- Record set

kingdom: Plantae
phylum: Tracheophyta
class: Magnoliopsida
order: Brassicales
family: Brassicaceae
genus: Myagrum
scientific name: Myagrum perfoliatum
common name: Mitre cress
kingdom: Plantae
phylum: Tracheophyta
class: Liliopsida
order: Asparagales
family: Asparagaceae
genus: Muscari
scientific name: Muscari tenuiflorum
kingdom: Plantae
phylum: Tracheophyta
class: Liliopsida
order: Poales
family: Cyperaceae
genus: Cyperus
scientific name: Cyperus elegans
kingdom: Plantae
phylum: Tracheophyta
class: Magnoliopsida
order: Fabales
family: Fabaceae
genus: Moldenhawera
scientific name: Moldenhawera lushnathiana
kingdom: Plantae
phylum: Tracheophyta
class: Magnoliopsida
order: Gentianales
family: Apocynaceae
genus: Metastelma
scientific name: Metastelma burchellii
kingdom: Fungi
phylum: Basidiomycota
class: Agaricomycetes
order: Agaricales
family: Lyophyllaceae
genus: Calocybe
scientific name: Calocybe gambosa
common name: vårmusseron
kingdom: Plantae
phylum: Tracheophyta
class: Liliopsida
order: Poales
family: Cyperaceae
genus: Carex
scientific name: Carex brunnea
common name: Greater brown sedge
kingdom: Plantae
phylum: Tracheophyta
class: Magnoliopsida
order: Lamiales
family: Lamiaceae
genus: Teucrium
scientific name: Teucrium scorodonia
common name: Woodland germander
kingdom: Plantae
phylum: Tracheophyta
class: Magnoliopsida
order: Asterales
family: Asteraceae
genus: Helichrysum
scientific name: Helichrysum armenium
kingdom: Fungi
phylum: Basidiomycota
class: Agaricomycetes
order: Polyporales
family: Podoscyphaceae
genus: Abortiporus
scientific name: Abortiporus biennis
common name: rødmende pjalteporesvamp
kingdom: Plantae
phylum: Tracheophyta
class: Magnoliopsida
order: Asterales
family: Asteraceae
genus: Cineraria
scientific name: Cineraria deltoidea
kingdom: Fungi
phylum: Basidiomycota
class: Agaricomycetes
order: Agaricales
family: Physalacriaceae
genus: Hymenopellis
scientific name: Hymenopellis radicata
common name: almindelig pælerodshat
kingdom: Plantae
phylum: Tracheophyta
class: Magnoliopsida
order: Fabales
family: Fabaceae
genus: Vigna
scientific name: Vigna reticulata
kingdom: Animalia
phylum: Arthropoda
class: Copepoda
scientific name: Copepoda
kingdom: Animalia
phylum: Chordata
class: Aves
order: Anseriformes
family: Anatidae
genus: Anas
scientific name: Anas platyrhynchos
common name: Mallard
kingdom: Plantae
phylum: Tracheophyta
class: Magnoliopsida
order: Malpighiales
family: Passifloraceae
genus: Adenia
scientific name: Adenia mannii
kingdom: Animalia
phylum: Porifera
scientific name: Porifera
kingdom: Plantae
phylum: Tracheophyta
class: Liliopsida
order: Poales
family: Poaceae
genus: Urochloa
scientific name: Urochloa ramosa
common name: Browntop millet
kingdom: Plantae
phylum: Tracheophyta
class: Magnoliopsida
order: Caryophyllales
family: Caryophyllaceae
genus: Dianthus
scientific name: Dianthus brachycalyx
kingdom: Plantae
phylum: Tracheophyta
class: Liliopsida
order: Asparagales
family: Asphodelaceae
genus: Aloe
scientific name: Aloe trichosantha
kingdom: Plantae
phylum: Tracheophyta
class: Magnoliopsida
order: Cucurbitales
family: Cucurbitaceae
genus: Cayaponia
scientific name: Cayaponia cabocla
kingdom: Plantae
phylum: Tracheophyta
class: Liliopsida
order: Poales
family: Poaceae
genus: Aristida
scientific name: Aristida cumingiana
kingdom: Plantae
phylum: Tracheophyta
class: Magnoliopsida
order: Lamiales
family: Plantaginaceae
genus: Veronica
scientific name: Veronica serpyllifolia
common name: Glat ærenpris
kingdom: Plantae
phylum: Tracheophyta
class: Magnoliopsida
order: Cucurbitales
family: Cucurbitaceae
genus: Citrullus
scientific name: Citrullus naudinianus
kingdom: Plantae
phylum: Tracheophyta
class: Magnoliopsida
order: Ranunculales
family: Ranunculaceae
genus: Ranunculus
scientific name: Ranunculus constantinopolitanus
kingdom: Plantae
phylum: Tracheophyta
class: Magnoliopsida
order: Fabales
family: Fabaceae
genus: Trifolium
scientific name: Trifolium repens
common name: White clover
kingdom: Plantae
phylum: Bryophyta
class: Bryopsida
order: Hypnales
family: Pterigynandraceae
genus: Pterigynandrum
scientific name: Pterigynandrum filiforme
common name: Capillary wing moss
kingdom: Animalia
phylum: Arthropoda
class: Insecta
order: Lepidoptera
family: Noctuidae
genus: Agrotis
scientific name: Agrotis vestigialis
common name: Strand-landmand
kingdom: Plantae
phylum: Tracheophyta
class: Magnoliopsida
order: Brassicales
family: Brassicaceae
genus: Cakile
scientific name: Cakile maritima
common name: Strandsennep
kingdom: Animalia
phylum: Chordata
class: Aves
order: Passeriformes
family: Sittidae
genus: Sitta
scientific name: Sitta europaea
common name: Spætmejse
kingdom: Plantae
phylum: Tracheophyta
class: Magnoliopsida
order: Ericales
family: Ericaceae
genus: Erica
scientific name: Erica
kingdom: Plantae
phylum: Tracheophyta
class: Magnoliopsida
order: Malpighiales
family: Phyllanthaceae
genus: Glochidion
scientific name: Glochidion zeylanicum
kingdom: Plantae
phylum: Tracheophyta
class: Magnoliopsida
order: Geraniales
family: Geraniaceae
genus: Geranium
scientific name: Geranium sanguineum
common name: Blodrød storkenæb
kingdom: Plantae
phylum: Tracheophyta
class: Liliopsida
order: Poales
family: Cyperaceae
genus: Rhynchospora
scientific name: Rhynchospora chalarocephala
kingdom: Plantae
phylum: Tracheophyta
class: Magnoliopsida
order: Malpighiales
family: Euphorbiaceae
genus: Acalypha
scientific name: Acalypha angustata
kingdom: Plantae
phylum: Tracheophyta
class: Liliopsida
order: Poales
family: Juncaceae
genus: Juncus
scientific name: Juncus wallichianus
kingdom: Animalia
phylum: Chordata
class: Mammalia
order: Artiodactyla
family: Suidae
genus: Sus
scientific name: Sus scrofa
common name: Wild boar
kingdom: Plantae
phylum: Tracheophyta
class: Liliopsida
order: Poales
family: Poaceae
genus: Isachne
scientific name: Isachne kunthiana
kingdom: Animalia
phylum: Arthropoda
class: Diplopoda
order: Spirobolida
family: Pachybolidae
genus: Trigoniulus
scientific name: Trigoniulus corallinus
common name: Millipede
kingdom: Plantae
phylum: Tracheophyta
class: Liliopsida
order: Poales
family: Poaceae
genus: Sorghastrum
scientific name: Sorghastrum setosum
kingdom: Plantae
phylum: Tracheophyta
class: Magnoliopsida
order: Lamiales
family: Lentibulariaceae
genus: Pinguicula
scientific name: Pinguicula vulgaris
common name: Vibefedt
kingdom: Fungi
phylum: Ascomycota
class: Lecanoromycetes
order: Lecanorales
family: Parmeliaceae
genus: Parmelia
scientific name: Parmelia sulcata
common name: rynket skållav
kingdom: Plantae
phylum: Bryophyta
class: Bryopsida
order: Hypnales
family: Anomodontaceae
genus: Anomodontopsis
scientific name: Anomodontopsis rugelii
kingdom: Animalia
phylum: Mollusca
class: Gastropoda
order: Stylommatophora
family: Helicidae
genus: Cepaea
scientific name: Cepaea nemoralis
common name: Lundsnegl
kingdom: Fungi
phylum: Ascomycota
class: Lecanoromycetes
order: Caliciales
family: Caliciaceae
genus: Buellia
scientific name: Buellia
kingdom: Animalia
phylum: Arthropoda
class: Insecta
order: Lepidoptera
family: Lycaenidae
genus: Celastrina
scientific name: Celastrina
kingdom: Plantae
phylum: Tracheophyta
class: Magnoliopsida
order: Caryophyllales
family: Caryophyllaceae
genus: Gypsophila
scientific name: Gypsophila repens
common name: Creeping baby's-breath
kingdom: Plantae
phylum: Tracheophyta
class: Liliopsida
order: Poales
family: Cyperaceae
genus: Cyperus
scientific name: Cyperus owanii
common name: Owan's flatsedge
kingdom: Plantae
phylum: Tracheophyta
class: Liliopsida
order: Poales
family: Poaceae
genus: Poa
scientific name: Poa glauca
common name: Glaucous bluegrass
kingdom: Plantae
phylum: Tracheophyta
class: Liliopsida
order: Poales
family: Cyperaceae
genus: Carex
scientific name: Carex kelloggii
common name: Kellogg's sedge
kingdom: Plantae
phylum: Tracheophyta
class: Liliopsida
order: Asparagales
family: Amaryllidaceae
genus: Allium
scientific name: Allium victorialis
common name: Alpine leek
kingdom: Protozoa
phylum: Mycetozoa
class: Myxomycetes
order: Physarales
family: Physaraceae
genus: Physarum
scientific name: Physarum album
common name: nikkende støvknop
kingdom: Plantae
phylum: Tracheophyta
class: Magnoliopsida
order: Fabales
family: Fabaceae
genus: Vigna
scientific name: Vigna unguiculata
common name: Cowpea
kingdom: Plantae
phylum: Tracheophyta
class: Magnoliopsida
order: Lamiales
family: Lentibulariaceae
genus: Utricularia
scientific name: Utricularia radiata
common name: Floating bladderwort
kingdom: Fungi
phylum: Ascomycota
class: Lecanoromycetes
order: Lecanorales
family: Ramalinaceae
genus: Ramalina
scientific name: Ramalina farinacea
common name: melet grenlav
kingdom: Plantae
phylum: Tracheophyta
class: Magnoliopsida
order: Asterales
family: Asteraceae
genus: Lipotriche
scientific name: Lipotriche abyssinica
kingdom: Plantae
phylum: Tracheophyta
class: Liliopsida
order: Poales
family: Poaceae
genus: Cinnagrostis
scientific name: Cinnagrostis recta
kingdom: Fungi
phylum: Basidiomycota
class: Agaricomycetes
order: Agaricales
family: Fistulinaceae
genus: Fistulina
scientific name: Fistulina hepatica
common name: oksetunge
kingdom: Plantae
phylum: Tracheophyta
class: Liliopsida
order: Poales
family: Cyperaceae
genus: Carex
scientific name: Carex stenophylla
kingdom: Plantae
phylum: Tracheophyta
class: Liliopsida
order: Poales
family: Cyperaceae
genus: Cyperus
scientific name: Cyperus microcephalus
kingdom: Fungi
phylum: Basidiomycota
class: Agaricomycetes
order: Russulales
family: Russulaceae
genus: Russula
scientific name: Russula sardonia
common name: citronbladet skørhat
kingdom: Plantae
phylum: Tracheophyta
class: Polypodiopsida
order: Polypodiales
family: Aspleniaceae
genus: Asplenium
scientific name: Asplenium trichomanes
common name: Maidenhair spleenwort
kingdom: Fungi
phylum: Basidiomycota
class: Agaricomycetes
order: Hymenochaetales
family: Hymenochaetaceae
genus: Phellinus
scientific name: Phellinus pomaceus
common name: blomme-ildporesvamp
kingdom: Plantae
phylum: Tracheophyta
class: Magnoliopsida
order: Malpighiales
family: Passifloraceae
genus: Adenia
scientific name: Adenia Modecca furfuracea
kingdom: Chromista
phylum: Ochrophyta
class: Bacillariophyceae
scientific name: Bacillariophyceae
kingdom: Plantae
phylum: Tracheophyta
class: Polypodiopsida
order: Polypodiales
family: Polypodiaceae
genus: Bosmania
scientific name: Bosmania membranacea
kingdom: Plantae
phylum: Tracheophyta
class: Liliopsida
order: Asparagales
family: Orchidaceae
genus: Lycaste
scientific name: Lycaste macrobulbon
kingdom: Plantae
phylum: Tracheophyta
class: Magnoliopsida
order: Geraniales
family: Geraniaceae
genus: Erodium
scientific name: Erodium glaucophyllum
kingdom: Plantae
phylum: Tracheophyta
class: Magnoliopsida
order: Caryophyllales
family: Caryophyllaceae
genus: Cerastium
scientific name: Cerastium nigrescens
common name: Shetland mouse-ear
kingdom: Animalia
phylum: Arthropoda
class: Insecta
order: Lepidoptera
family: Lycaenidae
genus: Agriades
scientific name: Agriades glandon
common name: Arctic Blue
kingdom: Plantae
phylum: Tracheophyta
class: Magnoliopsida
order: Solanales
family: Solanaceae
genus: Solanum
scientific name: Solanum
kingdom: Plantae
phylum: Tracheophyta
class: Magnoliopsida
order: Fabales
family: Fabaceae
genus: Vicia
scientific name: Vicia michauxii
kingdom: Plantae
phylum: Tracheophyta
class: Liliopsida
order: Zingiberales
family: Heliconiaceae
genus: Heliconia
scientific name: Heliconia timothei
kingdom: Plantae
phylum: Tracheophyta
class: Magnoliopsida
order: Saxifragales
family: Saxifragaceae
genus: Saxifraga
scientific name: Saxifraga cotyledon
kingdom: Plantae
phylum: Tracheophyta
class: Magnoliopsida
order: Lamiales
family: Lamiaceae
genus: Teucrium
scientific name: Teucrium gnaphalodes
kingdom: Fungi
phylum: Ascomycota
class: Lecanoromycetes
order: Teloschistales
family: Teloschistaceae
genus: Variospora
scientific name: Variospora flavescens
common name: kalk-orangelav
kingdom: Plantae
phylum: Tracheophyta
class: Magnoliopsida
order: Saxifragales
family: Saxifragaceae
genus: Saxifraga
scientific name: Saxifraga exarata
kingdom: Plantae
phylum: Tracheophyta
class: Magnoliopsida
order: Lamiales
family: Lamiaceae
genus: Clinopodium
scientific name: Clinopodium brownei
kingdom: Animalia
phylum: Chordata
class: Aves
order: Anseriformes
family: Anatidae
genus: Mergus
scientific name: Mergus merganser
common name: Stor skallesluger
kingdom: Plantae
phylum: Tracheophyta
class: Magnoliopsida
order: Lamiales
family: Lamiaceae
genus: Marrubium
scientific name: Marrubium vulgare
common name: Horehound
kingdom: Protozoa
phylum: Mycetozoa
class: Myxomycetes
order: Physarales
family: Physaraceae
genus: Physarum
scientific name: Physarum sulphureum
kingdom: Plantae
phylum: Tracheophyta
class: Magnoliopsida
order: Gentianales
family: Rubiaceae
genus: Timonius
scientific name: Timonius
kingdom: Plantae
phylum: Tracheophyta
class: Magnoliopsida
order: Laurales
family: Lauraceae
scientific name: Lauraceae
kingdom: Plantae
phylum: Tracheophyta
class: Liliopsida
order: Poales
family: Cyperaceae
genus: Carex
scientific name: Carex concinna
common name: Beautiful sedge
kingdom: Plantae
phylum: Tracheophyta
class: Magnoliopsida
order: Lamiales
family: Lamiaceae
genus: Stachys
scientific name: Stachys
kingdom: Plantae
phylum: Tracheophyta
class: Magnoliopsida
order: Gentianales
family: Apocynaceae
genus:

- To be done
Copy the lines above word for word, from the one containing "genus: Buellia" down to the one containing "scientific name: Ramalina farinacea", with both of those lines included.

- Exercise solution
genus: Buellia
scientific name: Buellia
kingdom: Animalia
phylum: Arthropoda
class: Insecta
order: Lepidoptera
family: Lycaenidae
genus: Celastrina
scientific name: Celastrina
kingdom: Plantae
phylum: Tracheophyta
class: Magnoliopsida
order: Caryophyllales
family: Caryophyllaceae
genus: Gypsophila
scientific name: Gypsophila repens
common name: Creeping baby's-breath
kingdom: Plantae
phylum: Tracheophyta
class: Liliopsida
order: Poales
family: Cyperaceae
genus: Cyperus
scientific name: Cyperus owanii
common name: Owan's flatsedge
kingdom: Plantae
phylum: Tracheophyta
class: Liliopsida
order: Poales
family: Poaceae
genus: Poa
scientific name: Poa glauca
common name: Glaucous bluegrass
kingdom: Plantae
phylum: Tracheophyta
class: Liliopsida
order: Poales
family: Cyperaceae
genus: Carex
scientific name: Carex kelloggii
common name: Kellogg's sedge
kingdom: Plantae
phylum: Tracheophyta
class: Liliopsida
order: Asparagales
family: Amaryllidaceae
genus: Allium
scientific name: Allium victorialis
common name: Alpine leek
kingdom: Protozoa
phylum: Mycetozoa
class: Myxomycetes
order: Physarales
family: Physaraceae
genus: Physarum
scientific name: Physarum album
common name: nikkende støvknop
kingdom: Plantae
phylum: Tracheophyta
class: Magnoliopsida
order: Fabales
family: Fabaceae
genus: Vigna
scientific name: Vigna unguiculata
common name: Cowpea
kingdom: Plantae
phylum: Tracheophyta
class: Magnoliopsida
order: Lamiales
family: Lentibulariaceae
genus: Utricularia
scientific name: Utricularia radiata
common name: Floating bladderwort
kingdom: Fungi
phylum: Ascomycota
class: Lecanoromycetes
order: Lecanorales
family: Ramalinaceae
genus: Ramalina
scientific name: Ramalina farinacea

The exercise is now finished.